In fact, it was our national intoxication on the emotional high of September 11 that got us into most of the messes we face now.

Certainly, Islamic terrorists are a dangerous threat. They can crash airplanes and skyscrapers; they can bomb subways and commuter trains. But Islamic terrorists can’t destroy America. There aren’t enough of ’em to storm our capitol and occupy our land from sea to shining sea. Only we can destroy America, from within. And some of us are doing a heck of a job.

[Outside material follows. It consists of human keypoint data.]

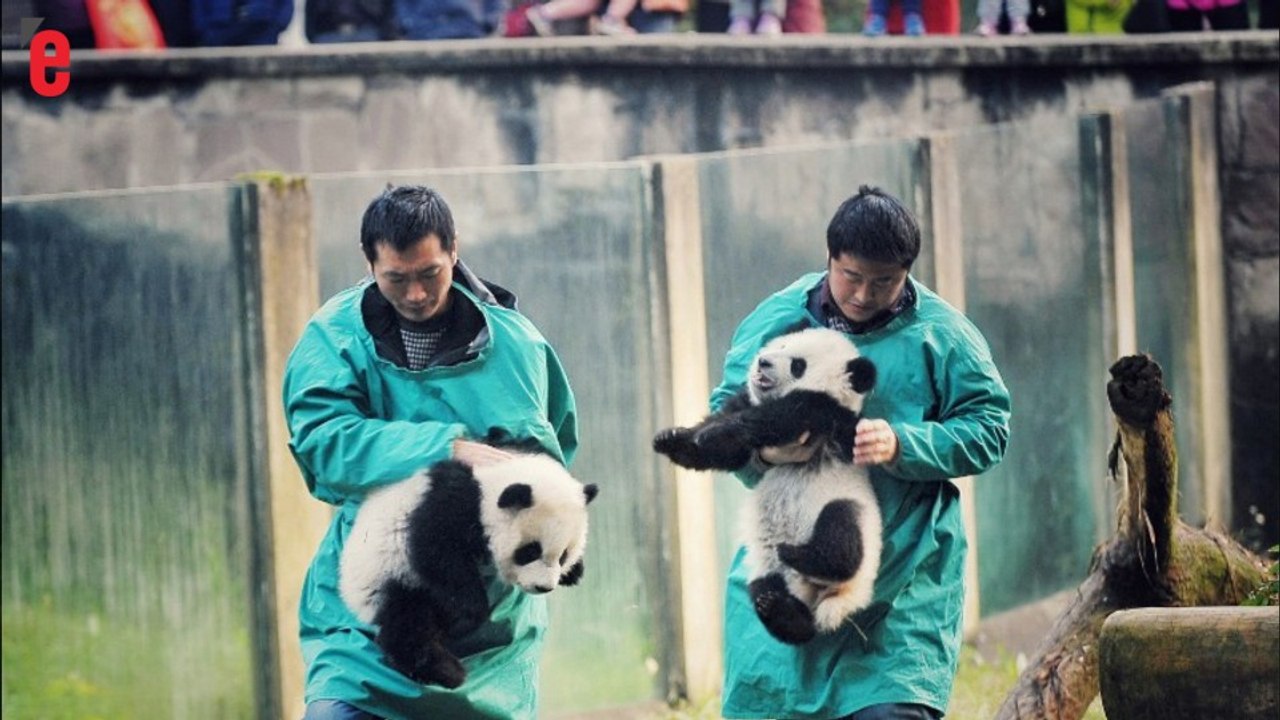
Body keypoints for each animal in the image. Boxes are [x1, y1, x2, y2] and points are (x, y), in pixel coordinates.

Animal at [339, 452, 598, 689]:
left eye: (563, 555)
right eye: (530, 551)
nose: (543, 587)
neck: (487, 487)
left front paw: (575, 572)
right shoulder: (449, 508)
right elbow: (437, 553)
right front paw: (465, 616)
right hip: (389, 575)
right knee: (408, 623)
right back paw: (444, 669)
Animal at [653, 326, 881, 645]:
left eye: (798, 365)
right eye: (782, 345)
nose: (763, 362)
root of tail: (830, 598)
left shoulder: (823, 411)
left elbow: (773, 421)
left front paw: (714, 433)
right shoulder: (749, 399)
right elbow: (728, 451)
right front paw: (673, 439)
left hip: (850, 512)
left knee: (842, 537)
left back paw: (800, 555)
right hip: (769, 574)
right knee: (780, 606)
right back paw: (781, 610)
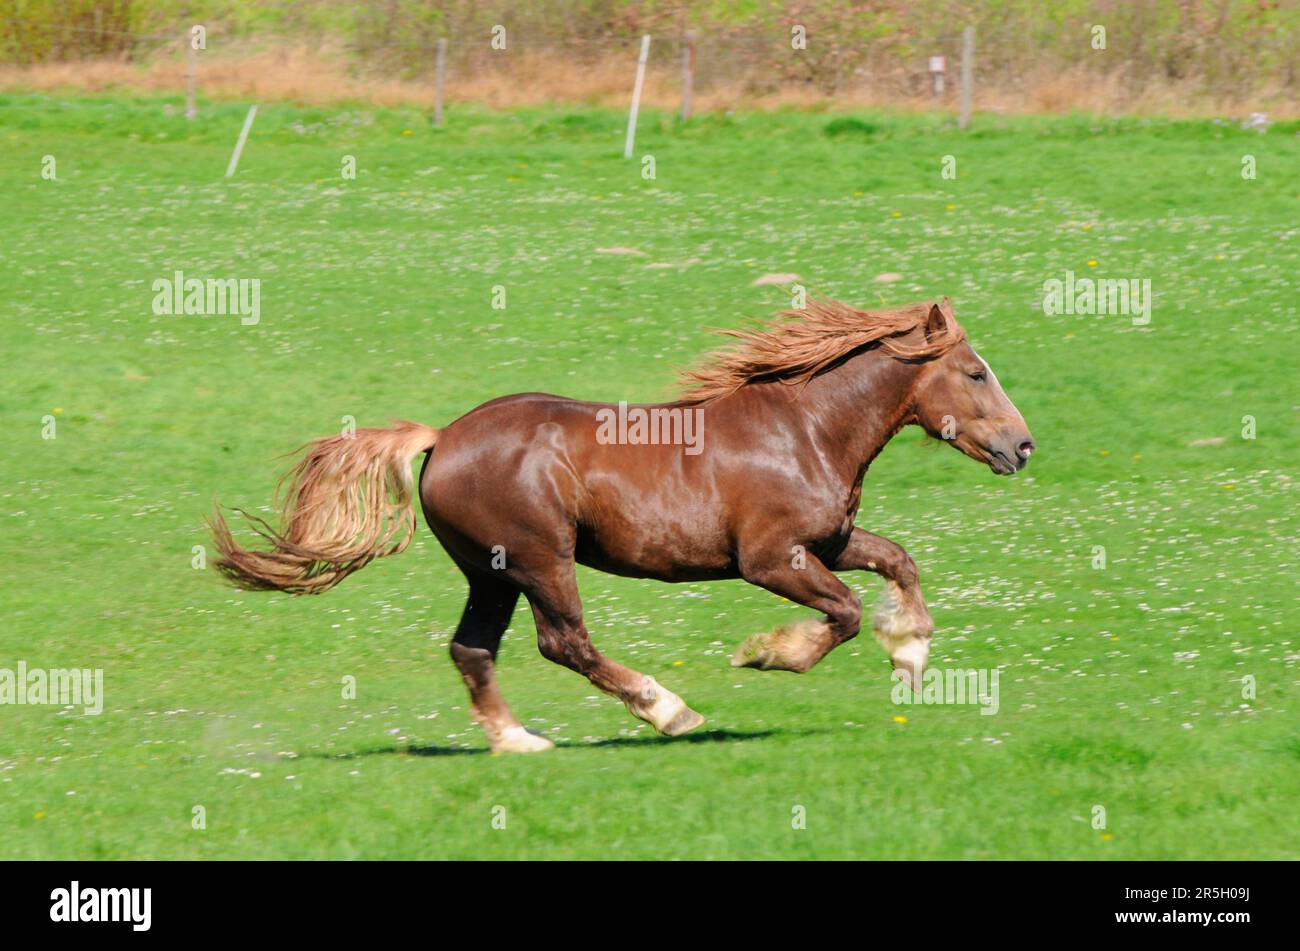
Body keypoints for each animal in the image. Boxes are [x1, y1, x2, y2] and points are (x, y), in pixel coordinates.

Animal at [210, 298, 1035, 753]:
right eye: (975, 372)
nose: (1022, 446)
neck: (803, 429)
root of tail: (441, 438)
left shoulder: (828, 541)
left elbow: (898, 560)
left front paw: (912, 656)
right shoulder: (770, 558)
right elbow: (846, 611)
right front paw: (765, 654)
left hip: (491, 572)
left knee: (473, 648)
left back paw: (521, 742)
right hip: (541, 559)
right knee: (564, 642)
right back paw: (669, 710)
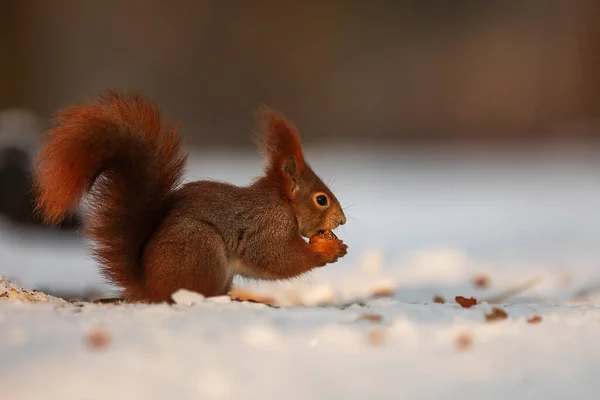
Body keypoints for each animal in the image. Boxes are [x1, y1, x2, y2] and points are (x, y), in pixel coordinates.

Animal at [34, 90, 346, 304]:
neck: (282, 203)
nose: (342, 220)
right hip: (202, 249)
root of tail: (148, 287)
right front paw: (328, 250)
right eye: (321, 199)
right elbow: (277, 257)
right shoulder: (268, 226)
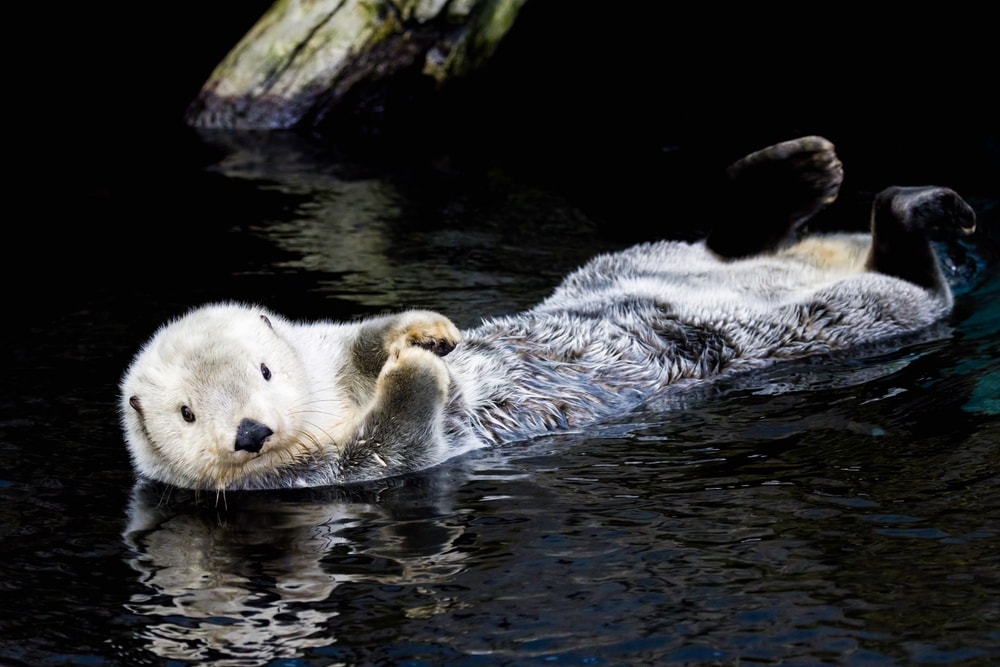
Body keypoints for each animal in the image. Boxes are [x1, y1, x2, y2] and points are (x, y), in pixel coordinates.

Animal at [119, 136, 977, 491]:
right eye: (189, 414)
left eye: (267, 369)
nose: (251, 431)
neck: (329, 405)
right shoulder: (338, 474)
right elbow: (401, 436)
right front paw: (418, 368)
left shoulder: (327, 346)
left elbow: (363, 336)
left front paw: (420, 335)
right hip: (867, 311)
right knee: (916, 274)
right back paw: (923, 208)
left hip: (643, 255)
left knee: (730, 235)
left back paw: (805, 169)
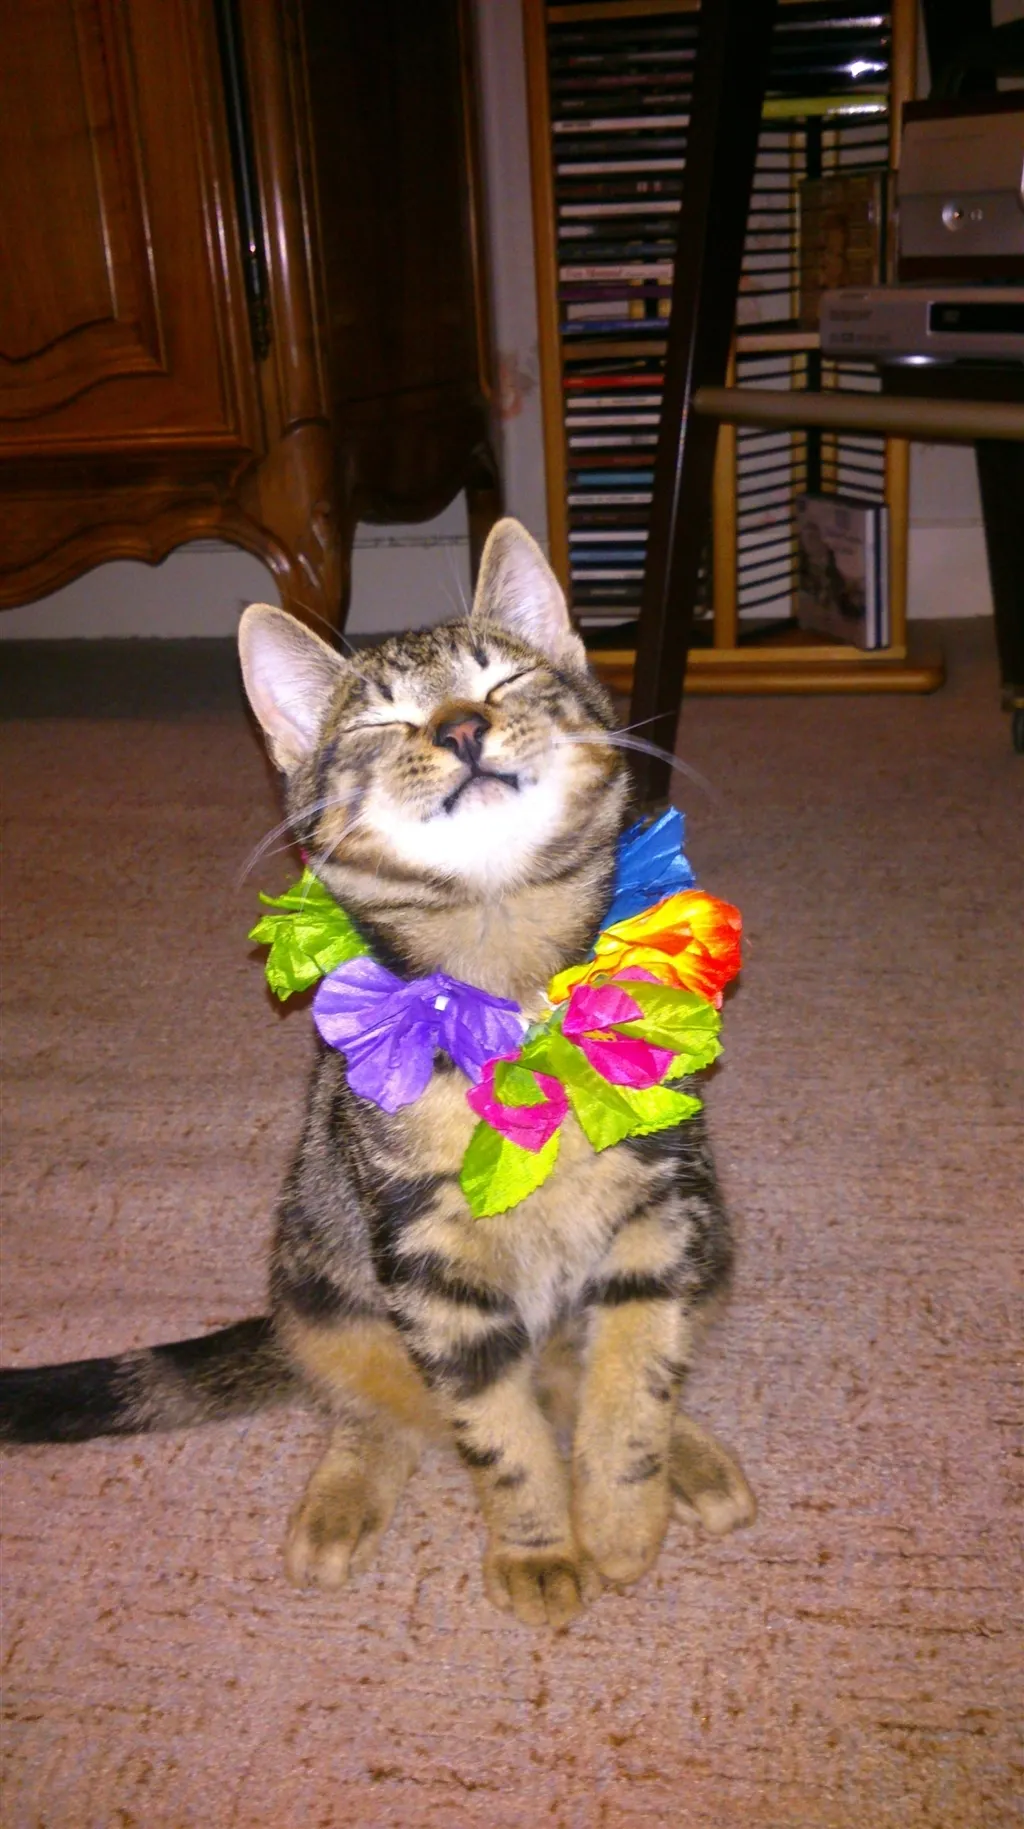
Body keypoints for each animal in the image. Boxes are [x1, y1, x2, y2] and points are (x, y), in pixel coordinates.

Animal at [0, 518, 754, 1629]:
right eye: (384, 717)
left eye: (501, 678)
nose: (460, 725)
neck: (506, 988)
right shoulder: (431, 1266)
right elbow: (500, 1434)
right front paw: (537, 1545)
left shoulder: (660, 1208)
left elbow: (632, 1376)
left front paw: (622, 1510)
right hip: (325, 1280)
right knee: (378, 1407)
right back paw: (342, 1497)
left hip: (714, 1233)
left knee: (582, 1376)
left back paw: (687, 1460)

A year ago Steven Biel wrote for the Boston Globe:

The rhetoric about squandered national unity invokes a fleeting moment of bipartisanship and 90 percent presidential approval ratings. This apolitical golden age was supposed to be part of 9/11’s silver lining, along with the “end of irony” and the more enduring images and stories of heroism at the World Trade Center and on Flight 93. But less unity of this kind might have spared us some of the rancor and recriminations that make us seem so divided now.

Stu Bykofsky wants the party to resume. I say it’s way past time to sober up.